Самые нелестные характеристики Пракаш дал бушменам. Предупредил, что это низкорослое племя с морщинистой желтой кожей и волосами, которые растут редкими пучками, совершенно не выносит городской жизни и обитает в пустыне. Среди них много воров, и все они колдуны, им ничего не стоит извести человека с помощью заговоренных амулетов и снадобий. Не брезгуют они и обыкновенным ядом.
После этого объяснения появились слуги из африканцев. Ведал ими Пракаш, приказы отдавал на непонятном наречии, прищелкивал языком и посвистывал, словно щегол. Впрочем, о том, что касается их основных обязанностей, с некоторыми из слуг можно было объясниться на смеси английского и голландского. Да и сами они производили впечатление ребят толковых и старательных. Так что казалось, все проблемы по устройству быта решены.
Однако довольно скоро Николай почувствовал, что чуть ли не круглые сутки находится под постоянным наблюдением многочисленных глаз. Понял, что все его поступки, слова, знакомства берутся на заметку и подробно обсуждаются. Меры конспирации могли помочь за пределами дома, но как быть со слугами? На Пракаша, хотя и не во всем, еще можно положиться, а вот на этого темно-коричневого стюарта с пристальным взглядом и подозрительными зарубками на висках? В твое отсутствие он подметает в доме, но может заглянуть и в письменный стол.
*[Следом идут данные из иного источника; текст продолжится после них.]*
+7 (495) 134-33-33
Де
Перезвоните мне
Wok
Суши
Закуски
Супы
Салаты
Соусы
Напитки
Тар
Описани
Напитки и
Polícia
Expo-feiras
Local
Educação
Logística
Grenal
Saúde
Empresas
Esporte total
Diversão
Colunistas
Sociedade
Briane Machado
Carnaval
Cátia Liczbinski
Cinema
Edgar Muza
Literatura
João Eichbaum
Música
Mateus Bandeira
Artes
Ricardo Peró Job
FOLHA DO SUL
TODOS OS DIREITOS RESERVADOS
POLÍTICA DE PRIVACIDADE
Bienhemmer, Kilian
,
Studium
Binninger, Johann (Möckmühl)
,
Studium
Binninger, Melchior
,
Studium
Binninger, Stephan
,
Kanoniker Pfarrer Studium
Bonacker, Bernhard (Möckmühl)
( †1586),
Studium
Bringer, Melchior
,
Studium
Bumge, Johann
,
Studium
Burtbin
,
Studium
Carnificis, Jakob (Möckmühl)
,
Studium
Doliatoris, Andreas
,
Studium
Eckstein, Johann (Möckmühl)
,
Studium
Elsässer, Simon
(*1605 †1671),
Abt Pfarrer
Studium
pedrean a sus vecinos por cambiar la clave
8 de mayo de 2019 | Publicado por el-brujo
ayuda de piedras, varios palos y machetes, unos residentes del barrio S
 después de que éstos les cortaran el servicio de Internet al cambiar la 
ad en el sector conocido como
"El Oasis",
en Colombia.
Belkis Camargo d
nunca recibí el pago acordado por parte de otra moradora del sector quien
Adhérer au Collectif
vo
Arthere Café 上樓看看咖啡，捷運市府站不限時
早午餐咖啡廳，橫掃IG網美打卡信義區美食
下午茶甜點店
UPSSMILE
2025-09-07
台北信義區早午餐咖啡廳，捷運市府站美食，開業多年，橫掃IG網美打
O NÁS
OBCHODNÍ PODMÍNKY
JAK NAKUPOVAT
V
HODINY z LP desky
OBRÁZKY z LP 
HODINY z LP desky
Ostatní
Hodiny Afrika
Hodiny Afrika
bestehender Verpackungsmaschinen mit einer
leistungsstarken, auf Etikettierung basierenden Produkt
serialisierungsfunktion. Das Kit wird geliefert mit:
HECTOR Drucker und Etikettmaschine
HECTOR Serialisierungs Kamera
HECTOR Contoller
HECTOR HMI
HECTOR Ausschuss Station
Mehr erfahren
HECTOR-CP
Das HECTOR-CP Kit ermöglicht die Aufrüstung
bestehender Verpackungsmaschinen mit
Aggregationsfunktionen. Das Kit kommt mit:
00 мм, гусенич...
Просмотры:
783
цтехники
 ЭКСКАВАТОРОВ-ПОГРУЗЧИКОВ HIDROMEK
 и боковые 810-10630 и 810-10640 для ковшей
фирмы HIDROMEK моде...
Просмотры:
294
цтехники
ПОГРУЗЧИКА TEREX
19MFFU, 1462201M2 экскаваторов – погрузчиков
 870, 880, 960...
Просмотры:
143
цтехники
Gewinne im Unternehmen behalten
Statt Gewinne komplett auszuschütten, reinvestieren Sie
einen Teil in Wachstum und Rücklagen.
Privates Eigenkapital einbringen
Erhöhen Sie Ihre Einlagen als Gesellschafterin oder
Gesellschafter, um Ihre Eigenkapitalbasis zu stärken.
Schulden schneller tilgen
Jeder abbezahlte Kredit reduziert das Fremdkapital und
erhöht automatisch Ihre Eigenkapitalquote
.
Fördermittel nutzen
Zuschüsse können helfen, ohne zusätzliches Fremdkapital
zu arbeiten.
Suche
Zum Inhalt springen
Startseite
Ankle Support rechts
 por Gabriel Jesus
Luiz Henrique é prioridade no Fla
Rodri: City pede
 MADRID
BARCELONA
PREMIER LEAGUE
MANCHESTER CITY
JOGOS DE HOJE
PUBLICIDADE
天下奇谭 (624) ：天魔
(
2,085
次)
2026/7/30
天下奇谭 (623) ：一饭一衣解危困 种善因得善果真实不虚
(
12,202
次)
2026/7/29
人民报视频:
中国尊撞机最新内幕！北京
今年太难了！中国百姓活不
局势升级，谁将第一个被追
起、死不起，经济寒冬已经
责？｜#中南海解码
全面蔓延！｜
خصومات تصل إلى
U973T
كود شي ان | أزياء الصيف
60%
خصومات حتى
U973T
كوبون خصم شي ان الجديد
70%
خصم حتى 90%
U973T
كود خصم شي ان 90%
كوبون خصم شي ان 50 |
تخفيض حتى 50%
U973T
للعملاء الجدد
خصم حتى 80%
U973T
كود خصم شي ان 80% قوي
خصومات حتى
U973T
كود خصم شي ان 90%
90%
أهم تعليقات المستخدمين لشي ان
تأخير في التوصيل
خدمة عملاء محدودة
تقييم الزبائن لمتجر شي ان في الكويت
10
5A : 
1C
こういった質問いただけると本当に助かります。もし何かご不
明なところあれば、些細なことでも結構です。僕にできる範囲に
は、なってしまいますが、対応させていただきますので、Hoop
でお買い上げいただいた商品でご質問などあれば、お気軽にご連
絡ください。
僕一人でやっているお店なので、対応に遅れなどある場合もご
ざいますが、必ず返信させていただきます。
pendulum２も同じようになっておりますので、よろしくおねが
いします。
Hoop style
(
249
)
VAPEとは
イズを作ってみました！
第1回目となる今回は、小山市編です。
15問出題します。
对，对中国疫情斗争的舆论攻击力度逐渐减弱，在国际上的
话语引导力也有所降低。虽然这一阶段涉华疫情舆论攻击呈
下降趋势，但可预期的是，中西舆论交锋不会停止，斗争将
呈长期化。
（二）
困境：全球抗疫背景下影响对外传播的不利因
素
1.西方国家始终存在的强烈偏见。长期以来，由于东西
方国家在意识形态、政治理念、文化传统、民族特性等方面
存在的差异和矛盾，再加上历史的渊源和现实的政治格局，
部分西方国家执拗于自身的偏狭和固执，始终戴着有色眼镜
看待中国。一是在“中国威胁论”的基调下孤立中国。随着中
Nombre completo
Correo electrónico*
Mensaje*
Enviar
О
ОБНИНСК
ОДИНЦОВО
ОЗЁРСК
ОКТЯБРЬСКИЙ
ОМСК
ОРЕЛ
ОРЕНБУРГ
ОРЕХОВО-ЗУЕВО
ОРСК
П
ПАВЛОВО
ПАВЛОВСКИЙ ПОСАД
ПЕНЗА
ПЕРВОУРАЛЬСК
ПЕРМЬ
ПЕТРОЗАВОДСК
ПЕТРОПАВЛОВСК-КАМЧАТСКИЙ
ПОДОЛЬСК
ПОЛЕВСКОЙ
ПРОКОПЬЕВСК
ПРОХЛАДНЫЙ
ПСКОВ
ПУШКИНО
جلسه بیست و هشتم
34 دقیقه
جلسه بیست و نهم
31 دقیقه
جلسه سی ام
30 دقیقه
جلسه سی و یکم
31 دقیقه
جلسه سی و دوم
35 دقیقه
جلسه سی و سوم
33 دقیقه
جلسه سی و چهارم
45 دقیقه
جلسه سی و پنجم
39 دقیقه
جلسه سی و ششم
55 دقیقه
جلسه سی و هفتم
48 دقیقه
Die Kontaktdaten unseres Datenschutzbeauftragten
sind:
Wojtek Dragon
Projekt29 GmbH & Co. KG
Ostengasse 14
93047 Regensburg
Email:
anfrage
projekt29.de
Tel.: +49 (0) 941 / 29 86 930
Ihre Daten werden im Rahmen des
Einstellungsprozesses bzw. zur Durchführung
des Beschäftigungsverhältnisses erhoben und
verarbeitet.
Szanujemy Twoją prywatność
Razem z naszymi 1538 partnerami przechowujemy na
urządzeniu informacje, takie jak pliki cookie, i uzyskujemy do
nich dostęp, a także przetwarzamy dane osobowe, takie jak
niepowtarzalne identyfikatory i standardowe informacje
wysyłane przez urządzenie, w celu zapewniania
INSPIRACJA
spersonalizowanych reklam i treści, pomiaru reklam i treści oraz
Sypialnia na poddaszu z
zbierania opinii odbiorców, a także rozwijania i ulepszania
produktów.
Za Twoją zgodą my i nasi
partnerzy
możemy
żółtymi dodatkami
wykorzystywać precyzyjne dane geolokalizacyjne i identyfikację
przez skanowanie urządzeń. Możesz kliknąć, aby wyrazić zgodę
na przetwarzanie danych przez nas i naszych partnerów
Необходимо присмотреться к этим людям, ближе узнать их склонности и привычки. Решение-то было верное, да все кружили дела, все откладывал. До тех пор, пока не произошел один случай.
Николай осматривал новую партию товара на складе, когда услышал истошные вопли. Громче всех, срываясь на визг, раздавался голос Пракаша. Вышел во двор и в центре уже собравшейся толпы увидел своего управляющего, который держал за шиворот одного из сторожей. Рядом ножками вверх лежал конторский стул.
— В чем дело? — спросил по-хозяйски грозно сдвинув брови.
— Этот сын пяти отцов хочет меня убить! — Пракаш дергал щекой, дрожащей рукой указал на стул.
— Ударил тебя стулом?
— Вот, вот этим! Злым колдовством!
Еще ничего не понимая, Николай шагнул, наклонился над стулом. Во дворе наступила тишина. К обратной стороне сидения был прикреплен маленький мешочек из пестрой змеиной кожи. Сорвал его и высыпал на ладонь содержимое — какие-то семена и перышки, мелкие, то ли рыбьи, то ли лягушачьи, косточки. Стоявшие рядом тоже увидели, подались в стороны.
— Это что такое?
— В прошлый понедельник этот язычник напился шимияны[10] и притащился на работу. Я его оштрафовал, так он в отместку обратился к колдуну, раздобыл у него заговоренное снадобье и прилепил под сидение моего стула. Решил навести на меня порчу, а ведь мог бы и совсем убить! За такие дела судят. Надо немедленно послать за полицией!
Николай покачал головой. Представил хитрую остроносую рожу местного констебля, его бегающие глазки. Зная его корыстный нрав и пристрастие к карточной игре, люди старались с ним дела не иметь. Белые откровенно презирали, черные ненавидели. За крохотные усики щеточкой прозвали «губернаторской соплей».